WHAT THE TASK ASKS: Once the line with "58: (324, 83, 13.03)" is found in the entries below, print it and each following line exactly, stopping after the line with "19: (415, 551, 5.05)"; print nothing else.

───

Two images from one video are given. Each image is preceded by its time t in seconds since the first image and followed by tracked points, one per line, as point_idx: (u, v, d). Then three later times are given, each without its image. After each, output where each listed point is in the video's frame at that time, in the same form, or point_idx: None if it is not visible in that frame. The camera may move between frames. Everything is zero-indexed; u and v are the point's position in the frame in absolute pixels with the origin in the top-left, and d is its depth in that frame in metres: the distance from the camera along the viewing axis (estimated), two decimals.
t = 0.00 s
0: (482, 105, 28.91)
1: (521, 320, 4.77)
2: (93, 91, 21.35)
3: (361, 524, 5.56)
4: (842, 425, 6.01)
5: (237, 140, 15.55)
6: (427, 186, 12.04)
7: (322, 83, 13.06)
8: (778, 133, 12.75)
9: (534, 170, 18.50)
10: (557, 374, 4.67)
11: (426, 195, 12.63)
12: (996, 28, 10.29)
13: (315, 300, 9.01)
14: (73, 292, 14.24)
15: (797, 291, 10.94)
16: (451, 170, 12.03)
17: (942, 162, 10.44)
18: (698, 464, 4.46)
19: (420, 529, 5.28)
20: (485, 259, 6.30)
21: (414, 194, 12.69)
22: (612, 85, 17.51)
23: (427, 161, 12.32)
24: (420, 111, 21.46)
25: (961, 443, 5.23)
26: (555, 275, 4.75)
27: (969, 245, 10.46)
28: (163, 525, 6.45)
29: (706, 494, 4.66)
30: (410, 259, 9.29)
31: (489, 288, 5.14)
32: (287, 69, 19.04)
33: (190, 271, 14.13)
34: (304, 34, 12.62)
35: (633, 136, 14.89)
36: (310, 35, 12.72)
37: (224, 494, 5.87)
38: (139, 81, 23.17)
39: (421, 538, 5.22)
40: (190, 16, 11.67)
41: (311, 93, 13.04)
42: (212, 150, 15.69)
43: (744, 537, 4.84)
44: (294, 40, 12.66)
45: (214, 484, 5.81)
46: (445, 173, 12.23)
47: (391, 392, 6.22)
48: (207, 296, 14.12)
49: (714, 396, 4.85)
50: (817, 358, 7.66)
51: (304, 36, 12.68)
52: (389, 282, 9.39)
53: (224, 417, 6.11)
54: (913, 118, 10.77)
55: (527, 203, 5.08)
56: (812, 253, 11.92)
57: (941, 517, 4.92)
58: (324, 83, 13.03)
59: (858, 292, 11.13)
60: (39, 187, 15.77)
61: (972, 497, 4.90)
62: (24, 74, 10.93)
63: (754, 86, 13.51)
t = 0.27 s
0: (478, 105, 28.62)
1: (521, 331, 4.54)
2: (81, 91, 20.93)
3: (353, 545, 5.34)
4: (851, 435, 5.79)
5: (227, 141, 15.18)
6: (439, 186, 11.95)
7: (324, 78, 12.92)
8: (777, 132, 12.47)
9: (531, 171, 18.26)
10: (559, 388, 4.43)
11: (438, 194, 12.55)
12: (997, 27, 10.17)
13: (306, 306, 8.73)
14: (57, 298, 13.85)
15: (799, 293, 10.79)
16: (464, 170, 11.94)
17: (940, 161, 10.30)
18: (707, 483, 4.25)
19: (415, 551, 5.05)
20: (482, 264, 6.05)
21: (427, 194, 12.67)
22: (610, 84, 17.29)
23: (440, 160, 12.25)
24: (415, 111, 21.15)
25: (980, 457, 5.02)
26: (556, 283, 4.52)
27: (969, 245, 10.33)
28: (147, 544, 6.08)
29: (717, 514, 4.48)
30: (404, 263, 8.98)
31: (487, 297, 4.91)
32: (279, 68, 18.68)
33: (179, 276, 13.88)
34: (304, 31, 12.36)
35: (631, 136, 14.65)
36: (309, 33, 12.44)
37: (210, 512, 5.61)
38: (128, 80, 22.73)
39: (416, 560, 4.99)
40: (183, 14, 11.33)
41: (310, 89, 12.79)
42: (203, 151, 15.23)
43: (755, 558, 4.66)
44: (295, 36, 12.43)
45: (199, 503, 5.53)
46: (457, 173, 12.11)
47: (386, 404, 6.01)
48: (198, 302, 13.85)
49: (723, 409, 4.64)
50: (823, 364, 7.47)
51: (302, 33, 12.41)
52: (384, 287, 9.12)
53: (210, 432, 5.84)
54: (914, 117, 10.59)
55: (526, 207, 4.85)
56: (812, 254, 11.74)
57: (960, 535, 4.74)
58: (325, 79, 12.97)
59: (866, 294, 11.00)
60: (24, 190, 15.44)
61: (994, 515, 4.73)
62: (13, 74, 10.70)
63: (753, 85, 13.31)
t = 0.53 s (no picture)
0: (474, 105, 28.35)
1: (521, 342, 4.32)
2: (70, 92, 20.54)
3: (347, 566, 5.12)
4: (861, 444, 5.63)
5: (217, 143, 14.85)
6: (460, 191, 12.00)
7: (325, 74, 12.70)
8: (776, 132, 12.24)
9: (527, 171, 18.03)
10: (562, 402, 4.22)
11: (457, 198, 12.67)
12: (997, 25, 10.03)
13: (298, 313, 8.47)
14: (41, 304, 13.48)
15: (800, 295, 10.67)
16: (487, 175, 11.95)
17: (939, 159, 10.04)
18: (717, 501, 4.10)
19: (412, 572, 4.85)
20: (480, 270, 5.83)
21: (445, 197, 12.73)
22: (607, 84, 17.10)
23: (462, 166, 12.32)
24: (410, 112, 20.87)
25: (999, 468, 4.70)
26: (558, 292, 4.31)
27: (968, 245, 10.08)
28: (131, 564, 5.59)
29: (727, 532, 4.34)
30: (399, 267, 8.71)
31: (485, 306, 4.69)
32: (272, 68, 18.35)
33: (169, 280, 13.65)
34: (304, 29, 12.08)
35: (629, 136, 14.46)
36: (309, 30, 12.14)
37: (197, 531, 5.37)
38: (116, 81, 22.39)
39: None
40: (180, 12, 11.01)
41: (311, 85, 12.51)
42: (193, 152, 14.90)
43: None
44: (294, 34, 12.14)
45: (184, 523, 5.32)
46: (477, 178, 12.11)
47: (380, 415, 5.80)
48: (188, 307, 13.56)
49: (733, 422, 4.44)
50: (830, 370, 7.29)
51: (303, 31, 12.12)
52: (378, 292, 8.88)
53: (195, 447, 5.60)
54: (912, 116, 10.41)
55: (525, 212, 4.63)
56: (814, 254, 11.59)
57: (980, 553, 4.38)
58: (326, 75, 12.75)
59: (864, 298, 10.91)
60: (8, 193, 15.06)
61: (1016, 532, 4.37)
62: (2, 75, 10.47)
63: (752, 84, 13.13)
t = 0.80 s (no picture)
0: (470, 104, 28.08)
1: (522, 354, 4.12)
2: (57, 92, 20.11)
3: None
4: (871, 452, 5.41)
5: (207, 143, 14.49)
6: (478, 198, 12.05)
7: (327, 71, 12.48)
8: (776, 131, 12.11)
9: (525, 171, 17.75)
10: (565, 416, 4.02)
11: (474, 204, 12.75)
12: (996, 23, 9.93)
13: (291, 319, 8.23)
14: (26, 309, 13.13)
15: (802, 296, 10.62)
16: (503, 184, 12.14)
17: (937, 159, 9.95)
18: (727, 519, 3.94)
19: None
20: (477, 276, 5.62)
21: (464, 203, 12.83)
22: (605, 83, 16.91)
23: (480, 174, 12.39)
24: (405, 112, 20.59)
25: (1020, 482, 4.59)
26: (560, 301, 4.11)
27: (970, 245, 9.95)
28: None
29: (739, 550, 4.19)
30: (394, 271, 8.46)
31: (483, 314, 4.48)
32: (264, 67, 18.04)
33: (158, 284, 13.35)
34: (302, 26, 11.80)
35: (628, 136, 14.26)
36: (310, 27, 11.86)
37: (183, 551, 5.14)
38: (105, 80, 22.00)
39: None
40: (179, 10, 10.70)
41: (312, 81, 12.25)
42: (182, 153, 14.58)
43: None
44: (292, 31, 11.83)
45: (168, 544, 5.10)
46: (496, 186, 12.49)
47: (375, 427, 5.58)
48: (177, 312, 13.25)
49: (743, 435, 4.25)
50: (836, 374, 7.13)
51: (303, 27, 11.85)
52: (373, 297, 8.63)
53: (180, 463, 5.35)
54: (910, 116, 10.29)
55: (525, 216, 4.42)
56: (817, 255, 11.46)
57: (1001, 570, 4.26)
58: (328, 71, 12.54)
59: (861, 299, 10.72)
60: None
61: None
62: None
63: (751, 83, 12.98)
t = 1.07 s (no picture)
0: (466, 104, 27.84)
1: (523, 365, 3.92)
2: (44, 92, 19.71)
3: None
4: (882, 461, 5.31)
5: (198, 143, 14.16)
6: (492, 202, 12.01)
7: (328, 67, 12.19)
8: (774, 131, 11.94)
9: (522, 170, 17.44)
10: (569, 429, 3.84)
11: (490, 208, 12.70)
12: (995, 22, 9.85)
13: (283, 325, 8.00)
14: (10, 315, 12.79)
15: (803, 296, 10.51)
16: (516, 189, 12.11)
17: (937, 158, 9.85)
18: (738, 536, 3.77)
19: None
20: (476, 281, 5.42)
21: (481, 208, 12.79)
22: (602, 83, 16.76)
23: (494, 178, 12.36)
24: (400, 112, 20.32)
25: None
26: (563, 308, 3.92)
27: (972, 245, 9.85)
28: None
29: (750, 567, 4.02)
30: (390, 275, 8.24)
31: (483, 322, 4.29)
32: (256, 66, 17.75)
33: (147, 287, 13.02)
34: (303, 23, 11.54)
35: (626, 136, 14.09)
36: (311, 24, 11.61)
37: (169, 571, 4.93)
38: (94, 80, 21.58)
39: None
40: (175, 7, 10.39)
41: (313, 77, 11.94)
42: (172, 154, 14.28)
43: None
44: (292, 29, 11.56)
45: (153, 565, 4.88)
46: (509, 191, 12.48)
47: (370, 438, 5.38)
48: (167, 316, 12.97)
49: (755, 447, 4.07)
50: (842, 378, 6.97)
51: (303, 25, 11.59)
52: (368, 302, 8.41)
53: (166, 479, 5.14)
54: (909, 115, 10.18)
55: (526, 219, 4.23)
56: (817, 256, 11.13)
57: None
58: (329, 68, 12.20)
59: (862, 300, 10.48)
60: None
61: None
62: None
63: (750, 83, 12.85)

───

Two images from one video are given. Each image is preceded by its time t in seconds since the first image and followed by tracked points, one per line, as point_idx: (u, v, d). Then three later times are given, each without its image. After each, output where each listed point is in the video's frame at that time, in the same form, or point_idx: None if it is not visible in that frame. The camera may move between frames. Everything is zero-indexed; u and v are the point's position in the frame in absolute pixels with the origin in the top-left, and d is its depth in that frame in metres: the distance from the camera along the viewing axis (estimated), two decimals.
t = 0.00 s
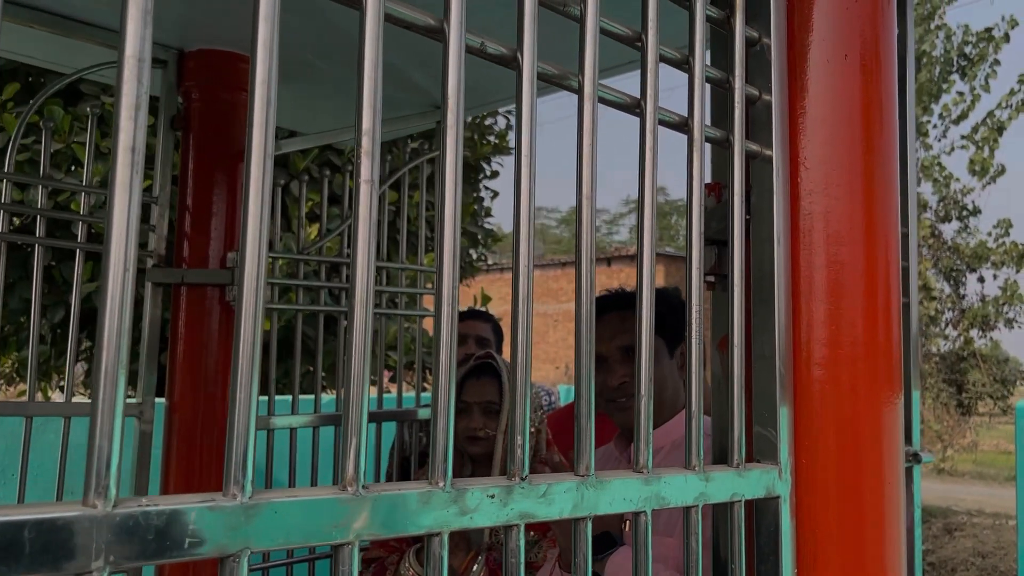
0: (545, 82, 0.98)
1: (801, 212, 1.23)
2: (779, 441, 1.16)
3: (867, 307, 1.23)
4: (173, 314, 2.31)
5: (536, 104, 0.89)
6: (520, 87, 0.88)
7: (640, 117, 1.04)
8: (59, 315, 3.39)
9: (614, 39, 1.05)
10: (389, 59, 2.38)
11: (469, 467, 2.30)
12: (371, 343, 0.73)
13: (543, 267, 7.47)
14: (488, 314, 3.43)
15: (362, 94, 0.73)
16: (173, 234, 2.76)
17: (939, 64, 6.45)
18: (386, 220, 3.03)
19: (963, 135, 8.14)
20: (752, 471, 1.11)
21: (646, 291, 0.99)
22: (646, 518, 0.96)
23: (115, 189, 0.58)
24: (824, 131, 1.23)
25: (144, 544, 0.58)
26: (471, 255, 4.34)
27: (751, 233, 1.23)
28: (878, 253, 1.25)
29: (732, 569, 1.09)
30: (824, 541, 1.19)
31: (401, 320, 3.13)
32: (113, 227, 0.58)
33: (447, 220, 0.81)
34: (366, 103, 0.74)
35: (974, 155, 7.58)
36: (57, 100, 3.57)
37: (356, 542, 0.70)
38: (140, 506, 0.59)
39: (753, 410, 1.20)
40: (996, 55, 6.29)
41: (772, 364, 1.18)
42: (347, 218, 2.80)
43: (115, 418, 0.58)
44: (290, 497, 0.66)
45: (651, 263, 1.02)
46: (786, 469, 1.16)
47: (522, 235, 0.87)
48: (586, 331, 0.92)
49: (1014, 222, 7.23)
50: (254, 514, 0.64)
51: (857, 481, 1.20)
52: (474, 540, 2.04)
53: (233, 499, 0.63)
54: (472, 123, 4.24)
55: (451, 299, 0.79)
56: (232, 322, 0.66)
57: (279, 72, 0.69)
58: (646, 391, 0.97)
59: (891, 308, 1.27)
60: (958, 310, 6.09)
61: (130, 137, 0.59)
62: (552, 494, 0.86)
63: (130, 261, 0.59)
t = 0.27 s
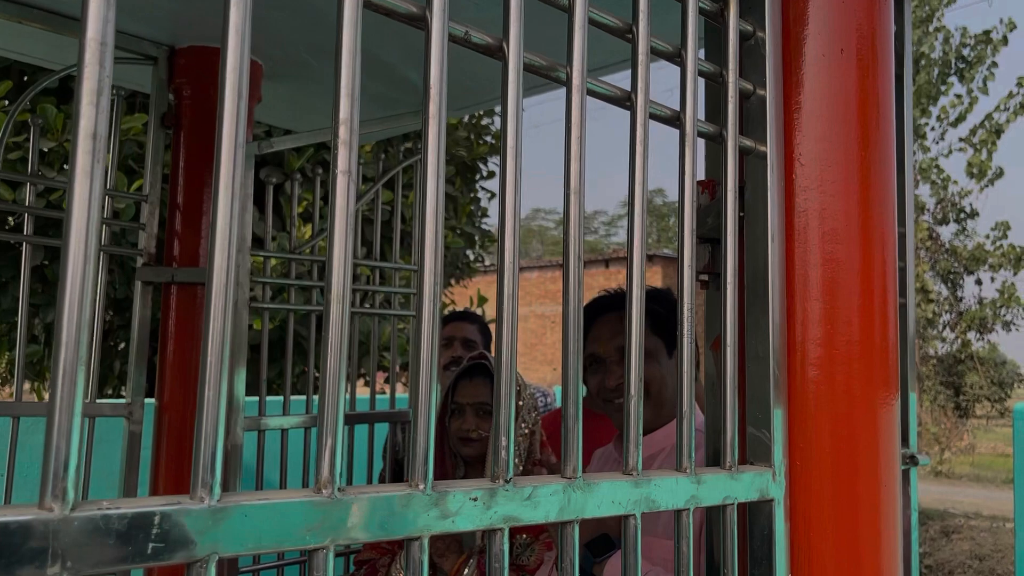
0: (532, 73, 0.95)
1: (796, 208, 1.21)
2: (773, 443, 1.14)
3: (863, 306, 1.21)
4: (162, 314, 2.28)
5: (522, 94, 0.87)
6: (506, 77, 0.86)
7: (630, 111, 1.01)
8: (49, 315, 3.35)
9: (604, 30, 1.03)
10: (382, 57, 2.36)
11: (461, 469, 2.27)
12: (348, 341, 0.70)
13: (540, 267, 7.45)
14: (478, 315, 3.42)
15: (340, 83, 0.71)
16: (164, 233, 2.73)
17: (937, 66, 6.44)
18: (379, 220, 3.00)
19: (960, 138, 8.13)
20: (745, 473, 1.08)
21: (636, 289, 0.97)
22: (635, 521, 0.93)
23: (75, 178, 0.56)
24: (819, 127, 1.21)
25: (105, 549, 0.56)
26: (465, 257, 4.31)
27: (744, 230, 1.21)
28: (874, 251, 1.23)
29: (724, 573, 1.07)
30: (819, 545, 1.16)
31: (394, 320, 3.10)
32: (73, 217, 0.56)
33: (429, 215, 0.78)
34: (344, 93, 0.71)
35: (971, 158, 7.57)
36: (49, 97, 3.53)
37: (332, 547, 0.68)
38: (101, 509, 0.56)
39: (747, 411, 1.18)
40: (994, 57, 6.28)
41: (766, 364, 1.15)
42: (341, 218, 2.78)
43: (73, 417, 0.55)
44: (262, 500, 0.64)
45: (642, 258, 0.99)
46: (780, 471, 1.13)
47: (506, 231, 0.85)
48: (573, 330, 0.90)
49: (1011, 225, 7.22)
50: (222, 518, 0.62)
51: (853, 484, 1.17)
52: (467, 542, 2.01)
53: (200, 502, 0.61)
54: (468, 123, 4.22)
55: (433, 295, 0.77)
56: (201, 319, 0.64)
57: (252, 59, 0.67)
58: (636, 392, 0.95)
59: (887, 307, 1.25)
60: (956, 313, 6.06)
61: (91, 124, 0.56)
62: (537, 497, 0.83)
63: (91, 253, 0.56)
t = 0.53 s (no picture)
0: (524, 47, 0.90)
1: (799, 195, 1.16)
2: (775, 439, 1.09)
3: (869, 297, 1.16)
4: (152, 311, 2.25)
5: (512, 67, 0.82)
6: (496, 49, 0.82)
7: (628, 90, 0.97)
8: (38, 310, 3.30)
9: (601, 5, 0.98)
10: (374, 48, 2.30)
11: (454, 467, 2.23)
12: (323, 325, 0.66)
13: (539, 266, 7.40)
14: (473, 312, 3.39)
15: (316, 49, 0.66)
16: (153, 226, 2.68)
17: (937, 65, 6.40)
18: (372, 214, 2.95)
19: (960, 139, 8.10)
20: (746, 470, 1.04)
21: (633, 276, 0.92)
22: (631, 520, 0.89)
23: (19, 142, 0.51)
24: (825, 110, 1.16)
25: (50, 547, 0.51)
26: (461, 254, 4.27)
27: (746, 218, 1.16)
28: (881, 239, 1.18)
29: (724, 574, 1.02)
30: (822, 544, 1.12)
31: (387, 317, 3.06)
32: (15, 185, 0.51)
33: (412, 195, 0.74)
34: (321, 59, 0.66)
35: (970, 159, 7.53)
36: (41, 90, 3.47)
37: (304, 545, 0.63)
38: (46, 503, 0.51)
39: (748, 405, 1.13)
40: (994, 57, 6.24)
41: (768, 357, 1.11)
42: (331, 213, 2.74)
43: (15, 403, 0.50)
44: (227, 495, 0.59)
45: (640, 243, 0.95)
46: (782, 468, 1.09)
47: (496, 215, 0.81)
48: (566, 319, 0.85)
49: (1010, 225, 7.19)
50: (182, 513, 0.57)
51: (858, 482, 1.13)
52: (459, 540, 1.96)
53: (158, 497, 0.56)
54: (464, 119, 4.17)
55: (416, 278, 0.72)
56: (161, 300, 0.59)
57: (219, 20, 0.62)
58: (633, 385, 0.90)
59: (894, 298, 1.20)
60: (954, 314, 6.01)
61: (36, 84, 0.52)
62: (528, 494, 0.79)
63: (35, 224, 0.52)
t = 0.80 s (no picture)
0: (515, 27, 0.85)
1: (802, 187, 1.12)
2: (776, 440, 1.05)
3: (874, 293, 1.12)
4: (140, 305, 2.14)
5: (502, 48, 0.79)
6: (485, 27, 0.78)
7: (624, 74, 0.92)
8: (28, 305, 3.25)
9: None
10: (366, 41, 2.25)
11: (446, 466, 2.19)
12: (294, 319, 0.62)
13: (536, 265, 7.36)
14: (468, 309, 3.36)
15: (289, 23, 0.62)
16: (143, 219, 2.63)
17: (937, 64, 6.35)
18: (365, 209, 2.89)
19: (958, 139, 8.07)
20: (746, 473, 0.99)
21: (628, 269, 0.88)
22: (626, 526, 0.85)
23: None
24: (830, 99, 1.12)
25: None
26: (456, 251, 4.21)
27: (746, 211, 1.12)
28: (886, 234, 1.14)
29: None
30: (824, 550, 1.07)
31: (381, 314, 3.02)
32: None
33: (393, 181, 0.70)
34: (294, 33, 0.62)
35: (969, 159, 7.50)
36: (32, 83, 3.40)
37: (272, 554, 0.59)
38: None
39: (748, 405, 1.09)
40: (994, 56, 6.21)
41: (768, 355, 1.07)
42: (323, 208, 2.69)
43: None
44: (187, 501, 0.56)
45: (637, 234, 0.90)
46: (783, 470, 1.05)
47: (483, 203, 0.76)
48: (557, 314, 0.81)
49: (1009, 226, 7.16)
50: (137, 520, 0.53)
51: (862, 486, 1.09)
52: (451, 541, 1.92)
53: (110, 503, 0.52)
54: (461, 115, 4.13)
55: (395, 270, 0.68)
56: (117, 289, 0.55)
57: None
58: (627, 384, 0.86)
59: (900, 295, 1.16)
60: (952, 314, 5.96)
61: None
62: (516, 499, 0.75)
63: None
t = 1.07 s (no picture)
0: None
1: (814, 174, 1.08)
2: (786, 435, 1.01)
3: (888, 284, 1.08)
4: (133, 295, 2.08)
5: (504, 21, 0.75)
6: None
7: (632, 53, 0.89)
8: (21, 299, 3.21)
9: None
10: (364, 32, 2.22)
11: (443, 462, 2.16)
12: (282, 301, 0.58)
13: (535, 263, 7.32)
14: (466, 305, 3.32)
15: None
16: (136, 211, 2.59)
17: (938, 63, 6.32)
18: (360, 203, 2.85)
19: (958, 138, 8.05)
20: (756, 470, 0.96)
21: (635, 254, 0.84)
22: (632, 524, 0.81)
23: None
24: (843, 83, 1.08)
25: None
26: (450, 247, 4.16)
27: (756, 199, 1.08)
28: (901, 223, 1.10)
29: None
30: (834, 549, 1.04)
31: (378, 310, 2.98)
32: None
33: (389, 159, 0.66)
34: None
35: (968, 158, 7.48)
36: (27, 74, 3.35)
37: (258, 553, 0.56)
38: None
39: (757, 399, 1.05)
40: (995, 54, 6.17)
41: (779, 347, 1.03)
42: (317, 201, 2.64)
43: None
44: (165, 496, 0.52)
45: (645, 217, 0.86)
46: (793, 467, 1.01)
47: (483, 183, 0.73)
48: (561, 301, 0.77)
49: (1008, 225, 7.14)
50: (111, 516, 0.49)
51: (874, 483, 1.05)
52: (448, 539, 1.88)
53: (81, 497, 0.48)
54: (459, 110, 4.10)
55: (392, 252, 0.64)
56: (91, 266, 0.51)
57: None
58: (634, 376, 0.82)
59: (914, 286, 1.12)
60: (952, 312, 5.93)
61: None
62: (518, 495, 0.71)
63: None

───

SOLUTION:
58: (324, 83, 13.03)
59: (858, 292, 11.13)
60: (39, 187, 15.77)
61: (972, 497, 4.90)
62: (24, 74, 10.93)
63: (754, 86, 13.51)
t = 0.27 s
0: (478, 105, 28.62)
1: (521, 331, 4.54)
2: (81, 91, 20.93)
3: (353, 545, 5.34)
4: (851, 435, 5.79)
5: (227, 141, 15.18)
6: (439, 186, 11.95)
7: (324, 78, 12.92)
8: (777, 132, 12.47)
9: (531, 171, 18.26)
10: (559, 388, 4.43)
11: (438, 194, 12.55)
12: (997, 27, 10.17)
13: (306, 306, 8.73)
14: (57, 298, 13.85)
15: (799, 293, 10.79)
16: (464, 170, 11.94)
17: (940, 161, 10.30)
18: (707, 483, 4.25)
19: (415, 551, 5.05)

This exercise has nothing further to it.